António Pires disse...

Para quem os vê desta maneira, os cancelos de Rebordainhos são uma fonte inexaurível de cultura e recreio.
Aprendi mais com a leitura deste pequeno texto sobre cancelos do que em oito anos de frequência, com aproveitamento, de uma Escola C + S de uma grande cidade.
Voltarei!

Lurdes disse...

Fátima,
Obrigada pela tua linda descrição dos cancelos, afinal não passavam de uma porta a fingir...
O da fotografia deve ser dos únicos na nossa aldeia, a casa dos meus avós paternos... ainda morei nessa casa com a minha mãe, que saudades... vê-la assim a cair em ruínas parte-me o coração... Essa casa só tem boas recordações para mim.
Beijos!!!
Lurdes

Augusta disse...

Lembro-me tão bem do cancelo de casa dos avós e do quanto nós gostávamos de nos empoleirar nele e balançá-lo abrindo-o e fechando-o. E lá íamos nós de boleia e a tia Helena a barafustar.
Só nunca entendi muito bem porque não havia cancelo em nossa casa. Que eu me lembre, mas penso que nunca existiu.
Beijinho e parabéns pela iniciativa e, claro está, pela tua constante criatividade.

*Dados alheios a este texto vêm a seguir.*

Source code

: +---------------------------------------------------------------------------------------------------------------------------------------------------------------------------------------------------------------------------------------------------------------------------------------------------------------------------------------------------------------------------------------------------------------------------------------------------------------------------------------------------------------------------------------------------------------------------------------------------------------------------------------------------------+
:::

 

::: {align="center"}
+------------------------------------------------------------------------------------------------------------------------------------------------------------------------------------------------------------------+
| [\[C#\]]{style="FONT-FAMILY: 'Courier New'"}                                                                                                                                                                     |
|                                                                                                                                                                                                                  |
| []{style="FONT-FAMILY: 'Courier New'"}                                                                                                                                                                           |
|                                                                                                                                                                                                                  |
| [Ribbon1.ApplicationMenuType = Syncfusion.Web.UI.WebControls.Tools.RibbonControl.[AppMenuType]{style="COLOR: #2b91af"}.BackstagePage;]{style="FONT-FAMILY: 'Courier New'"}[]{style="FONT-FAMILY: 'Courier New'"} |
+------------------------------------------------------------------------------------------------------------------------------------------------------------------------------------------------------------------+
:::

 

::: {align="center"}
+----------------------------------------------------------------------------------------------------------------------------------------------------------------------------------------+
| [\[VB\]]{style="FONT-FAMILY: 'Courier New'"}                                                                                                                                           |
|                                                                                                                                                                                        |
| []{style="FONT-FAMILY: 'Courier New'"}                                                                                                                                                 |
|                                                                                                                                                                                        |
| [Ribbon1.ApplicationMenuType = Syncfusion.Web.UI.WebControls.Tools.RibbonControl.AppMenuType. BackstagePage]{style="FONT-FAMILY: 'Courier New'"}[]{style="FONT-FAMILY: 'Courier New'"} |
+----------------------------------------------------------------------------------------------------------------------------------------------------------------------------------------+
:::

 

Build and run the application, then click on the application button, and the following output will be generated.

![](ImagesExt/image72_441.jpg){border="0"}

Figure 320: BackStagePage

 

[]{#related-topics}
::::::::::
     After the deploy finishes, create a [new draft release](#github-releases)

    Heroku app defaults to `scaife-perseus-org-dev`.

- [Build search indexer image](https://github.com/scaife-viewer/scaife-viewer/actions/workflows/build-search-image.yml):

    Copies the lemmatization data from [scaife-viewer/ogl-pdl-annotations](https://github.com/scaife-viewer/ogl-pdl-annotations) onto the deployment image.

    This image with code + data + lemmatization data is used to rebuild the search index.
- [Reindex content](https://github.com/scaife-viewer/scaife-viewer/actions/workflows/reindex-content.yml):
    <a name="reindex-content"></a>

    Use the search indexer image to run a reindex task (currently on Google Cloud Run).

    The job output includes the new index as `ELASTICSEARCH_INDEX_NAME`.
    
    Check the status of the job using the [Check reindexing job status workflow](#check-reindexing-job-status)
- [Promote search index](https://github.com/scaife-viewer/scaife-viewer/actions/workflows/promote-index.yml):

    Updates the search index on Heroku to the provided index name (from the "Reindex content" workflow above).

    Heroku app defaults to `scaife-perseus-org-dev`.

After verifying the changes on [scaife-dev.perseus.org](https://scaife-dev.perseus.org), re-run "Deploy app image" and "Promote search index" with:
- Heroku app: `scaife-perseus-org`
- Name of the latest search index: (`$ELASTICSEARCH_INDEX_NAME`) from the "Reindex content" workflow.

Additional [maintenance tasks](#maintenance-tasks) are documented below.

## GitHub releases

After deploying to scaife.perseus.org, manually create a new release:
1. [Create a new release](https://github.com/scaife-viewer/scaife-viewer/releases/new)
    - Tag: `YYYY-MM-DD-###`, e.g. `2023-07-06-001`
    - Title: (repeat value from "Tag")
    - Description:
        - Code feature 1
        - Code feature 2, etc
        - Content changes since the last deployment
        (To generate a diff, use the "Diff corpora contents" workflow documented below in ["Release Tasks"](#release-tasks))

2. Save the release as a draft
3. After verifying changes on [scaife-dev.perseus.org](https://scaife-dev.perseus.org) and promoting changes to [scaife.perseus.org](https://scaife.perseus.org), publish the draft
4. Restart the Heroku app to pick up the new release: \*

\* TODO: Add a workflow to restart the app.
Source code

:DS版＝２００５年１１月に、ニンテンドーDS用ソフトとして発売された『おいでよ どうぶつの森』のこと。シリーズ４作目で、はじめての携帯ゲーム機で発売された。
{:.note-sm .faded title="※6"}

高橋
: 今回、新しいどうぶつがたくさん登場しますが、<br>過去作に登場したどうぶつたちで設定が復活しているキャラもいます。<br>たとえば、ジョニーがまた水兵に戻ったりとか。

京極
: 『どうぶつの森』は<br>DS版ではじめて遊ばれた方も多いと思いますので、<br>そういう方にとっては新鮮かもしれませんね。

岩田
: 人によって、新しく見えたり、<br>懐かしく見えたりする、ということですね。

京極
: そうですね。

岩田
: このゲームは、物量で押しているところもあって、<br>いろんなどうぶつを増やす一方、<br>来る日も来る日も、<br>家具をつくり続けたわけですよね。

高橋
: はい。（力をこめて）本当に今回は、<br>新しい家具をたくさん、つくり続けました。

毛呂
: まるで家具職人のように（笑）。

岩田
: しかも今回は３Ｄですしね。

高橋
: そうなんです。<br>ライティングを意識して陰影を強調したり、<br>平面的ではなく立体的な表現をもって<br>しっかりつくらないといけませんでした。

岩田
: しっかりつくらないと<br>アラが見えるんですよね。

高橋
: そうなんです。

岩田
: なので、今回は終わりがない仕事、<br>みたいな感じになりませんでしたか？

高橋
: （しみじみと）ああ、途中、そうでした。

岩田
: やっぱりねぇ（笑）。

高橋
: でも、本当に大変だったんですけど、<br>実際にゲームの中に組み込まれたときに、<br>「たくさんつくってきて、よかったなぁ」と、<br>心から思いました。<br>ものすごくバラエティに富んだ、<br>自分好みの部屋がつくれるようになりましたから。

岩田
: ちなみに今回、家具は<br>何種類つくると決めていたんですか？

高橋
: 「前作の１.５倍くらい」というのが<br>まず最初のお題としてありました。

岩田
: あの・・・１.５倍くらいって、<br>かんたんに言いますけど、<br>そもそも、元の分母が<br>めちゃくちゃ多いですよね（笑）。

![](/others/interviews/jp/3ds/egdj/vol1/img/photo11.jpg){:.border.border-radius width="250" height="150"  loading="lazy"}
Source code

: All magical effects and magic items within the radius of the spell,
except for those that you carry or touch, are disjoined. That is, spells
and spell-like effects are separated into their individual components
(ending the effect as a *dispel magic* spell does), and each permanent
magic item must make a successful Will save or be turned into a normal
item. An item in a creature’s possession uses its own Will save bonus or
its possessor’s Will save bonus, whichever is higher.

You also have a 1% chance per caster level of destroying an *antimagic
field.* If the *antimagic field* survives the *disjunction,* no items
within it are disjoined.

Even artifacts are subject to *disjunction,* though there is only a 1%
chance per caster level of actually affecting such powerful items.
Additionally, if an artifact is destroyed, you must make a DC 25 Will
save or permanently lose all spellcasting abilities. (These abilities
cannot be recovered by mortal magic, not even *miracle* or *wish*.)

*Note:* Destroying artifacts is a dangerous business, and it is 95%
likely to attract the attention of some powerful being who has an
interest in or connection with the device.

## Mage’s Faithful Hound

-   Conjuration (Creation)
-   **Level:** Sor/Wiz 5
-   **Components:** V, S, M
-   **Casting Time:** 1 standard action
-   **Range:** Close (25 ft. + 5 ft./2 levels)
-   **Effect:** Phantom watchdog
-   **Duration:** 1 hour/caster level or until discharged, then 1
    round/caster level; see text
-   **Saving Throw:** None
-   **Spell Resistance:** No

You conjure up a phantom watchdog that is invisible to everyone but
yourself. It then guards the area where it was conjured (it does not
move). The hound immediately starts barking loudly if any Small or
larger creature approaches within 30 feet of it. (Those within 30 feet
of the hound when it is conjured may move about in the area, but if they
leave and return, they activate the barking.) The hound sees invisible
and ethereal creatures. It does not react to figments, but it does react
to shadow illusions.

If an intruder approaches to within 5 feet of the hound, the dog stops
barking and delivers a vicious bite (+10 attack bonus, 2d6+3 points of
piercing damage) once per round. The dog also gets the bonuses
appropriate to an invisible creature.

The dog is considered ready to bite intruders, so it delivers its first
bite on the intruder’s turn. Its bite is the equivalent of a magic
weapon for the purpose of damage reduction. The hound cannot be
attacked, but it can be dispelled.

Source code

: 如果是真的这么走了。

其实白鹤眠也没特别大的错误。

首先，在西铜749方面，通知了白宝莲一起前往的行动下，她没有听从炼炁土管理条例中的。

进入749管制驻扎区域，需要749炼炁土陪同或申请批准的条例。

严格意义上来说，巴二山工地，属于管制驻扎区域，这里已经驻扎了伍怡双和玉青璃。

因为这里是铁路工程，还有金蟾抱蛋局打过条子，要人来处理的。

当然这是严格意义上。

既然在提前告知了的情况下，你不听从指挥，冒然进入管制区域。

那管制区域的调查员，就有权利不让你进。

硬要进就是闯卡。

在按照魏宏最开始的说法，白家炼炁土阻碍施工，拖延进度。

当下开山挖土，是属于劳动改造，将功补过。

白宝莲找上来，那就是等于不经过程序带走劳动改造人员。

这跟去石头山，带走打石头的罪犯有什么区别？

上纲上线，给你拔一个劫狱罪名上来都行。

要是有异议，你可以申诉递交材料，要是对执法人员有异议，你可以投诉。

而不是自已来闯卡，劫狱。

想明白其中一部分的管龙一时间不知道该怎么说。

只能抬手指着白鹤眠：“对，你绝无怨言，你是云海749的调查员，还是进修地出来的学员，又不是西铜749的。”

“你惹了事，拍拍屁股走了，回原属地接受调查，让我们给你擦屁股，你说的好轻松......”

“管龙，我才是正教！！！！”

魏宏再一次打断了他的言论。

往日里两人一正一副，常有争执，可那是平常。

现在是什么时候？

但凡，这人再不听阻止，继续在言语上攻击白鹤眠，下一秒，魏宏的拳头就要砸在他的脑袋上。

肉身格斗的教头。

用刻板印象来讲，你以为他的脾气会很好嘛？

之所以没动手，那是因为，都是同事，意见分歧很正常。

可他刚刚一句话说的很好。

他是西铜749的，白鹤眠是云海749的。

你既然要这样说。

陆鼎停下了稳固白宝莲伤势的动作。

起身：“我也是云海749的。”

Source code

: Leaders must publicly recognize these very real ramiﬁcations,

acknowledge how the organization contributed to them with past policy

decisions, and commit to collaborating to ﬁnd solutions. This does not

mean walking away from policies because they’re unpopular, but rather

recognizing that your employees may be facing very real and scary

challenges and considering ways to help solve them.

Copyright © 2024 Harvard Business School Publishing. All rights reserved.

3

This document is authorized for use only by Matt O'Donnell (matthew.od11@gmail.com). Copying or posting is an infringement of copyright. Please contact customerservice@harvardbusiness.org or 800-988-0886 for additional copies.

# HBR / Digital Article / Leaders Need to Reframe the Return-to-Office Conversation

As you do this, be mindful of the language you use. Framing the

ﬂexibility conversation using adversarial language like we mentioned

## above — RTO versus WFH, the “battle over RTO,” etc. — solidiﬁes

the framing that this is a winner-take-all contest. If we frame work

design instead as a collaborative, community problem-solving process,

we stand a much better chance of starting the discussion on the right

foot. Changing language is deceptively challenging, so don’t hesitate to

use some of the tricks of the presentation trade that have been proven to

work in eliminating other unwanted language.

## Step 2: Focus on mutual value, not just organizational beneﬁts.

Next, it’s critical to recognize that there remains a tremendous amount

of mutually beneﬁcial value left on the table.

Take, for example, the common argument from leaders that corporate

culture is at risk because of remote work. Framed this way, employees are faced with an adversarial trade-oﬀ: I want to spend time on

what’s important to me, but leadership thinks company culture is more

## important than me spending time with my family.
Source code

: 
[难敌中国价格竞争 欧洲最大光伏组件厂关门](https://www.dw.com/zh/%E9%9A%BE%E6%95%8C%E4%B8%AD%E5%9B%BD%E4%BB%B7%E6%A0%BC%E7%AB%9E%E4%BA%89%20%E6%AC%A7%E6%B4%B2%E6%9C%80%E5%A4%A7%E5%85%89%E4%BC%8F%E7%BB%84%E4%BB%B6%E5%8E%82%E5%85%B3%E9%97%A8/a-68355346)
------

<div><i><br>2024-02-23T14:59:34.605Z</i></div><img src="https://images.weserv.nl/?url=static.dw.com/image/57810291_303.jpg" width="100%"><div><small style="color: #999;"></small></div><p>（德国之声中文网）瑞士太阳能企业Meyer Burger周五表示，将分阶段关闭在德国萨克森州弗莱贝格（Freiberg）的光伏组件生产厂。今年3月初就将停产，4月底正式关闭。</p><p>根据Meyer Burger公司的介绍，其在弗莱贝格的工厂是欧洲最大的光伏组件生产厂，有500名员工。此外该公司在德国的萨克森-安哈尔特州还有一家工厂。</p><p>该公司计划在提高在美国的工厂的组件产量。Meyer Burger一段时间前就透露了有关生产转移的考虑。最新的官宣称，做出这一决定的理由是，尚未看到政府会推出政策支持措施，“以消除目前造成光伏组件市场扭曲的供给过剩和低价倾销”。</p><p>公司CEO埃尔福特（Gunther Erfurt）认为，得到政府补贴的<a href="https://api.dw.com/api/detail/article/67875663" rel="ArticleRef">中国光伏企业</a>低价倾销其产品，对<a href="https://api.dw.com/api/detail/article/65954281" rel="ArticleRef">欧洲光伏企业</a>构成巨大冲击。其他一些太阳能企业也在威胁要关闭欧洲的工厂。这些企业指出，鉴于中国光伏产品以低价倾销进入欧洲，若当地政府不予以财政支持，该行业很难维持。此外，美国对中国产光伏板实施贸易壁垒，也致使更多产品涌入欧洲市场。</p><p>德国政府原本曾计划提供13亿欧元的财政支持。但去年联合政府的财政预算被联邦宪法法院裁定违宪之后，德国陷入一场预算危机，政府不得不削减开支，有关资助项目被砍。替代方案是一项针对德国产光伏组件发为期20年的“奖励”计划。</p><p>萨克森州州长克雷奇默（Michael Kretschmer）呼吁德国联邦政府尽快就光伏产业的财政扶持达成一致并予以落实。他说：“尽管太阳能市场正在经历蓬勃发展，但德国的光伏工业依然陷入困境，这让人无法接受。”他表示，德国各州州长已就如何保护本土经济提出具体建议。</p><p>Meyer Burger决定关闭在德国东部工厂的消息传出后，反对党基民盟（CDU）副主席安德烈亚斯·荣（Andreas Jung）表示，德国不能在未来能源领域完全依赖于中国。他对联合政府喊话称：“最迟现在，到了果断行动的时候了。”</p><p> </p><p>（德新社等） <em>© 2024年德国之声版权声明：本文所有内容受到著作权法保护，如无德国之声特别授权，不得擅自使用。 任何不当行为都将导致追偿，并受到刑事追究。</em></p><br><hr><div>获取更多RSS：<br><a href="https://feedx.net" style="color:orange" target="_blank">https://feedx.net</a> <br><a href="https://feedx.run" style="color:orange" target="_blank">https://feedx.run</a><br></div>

Fátima Pereira Stocker disse...

António Pires

Parafraseando-o: os cancelos são, para mim, fonte inexaurível de recreio e de meditação. Pesa-me muito a sua perda, embora compreenda que o ser humano só mantém aquilo de que precisa.

Muito obrigada

Fátima Pereira Stocker disse...

Lurdes

Aquilo que escrevi é aquilo que faz sentido para mim. A razão de ser dos cancelos pode bem ser outra que me tenha escapado.

Andava há já muito tempo com a ideia de fotografar os nossos cancelos para poder ficar com o registo. Mas esquecia-me sempre. Este Natal, como passei por ali com a máquina, pude aproveitar. Esse é um dos cancelos mais ternos de que me lembro, por ser tão maneirinho...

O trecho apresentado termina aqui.